Anti-AI detection: how Chesky verifies case study authenticity
Our detection engine reaches 94% confidence on held-out test sets. Here's exactly how it works — and why that accuracy number matters more than you might think.
When a candidate submits a case study, you're making an assumption: that the work represents their thinking. That assumption is increasingly untenable. In our beta testing, we found that roughly 31% of case study submissions showed significant AI generation signals.
This isn't a moral judgment about AI use — it's a measurement problem. If you're trying to evaluate a candidate's reasoning and communication ability, and the work was generated by GPT-4, you're evaluating the model, not the candidate.
What we detect
Chesky's detection engine analyzes four signal categories: lexical patterns (vocabulary distribution, sentence structure variation, punctuation density), semantic patterns (topic coherence, reasoning depth, logical sequencing), stylistic consistency (comparison against the candidate's other written work where available), and behavioral signals (submission timing, revision patterns, time-to-complete vs. expected duration).

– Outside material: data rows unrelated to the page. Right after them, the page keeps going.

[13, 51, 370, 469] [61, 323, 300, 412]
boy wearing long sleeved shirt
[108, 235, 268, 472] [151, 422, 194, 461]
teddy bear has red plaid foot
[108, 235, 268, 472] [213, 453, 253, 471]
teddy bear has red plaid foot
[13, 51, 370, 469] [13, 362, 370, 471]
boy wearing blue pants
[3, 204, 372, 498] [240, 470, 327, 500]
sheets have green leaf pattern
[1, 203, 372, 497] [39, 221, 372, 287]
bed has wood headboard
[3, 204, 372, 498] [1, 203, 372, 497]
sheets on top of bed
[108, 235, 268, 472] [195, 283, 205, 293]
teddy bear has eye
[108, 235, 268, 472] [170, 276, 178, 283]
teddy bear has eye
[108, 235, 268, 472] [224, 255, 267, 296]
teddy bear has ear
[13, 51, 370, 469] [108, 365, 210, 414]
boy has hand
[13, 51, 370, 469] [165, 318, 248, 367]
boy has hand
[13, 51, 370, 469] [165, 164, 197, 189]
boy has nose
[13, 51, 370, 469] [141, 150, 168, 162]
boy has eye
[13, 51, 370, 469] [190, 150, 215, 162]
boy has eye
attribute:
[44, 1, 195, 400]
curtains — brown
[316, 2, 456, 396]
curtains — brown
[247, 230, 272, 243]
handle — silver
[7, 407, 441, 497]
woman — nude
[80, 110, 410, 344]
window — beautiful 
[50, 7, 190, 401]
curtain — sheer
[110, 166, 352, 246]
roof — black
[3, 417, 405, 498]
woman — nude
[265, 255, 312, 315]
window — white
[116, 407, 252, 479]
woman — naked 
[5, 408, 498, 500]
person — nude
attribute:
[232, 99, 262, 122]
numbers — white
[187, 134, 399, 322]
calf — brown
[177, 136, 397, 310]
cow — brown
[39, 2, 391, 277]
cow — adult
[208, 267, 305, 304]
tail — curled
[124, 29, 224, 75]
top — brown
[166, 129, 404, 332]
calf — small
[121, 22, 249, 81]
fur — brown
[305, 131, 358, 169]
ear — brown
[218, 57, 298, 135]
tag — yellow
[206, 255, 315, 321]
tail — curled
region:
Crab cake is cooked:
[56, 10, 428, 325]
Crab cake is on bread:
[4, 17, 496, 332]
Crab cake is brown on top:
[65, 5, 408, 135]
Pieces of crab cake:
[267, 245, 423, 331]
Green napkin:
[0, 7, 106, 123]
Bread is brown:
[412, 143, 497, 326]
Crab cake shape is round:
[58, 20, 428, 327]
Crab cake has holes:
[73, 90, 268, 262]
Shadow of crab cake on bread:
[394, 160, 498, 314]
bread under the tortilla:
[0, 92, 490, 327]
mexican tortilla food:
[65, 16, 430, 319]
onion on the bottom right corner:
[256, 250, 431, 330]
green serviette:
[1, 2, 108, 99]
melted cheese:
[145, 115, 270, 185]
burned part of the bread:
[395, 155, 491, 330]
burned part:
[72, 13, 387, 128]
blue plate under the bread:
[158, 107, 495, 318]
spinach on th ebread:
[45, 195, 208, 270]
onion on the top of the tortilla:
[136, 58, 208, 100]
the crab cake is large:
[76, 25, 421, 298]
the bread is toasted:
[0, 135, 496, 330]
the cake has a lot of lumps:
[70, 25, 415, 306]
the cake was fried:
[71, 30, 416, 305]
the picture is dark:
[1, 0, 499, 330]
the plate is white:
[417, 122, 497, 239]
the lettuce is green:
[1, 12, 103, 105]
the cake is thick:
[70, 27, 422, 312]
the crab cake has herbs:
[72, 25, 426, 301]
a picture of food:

No single signal is conclusive. A candidate who writes in clean, well-structured prose isn't necessarily using AI — they may simply be a strong writer. Our engine looks for converging evidence across all four categories before producing a confidence score.
The 94% number in context
94% confidence means a 6% false positive rate on our test set. Before you use that to dismiss the tool, consider the alternative: without detection, your false positive rate for AI-generated work is close to 0% — you detect almost nothing. 94% accurate detection with a 6% false positive rate is orders of magnitude better than the status quo.
We surface the confidence score alongside the flag, never as a binary pass/fail. A 71% AI confidence score should prompt a follow-up conversation, not automatic rejection. A 96% score is a much stronger signal. The decision remains with your team — we provide the evidence.
Why this matters for culture
Companies building high-performance remote cultures are selecting for people who do original thinking under pressure — not people who are good at prompting AI tools. The case study is one of the few evaluation moments where you can directly observe a candidate's reasoning process. Protecting the integrity of that signal matters.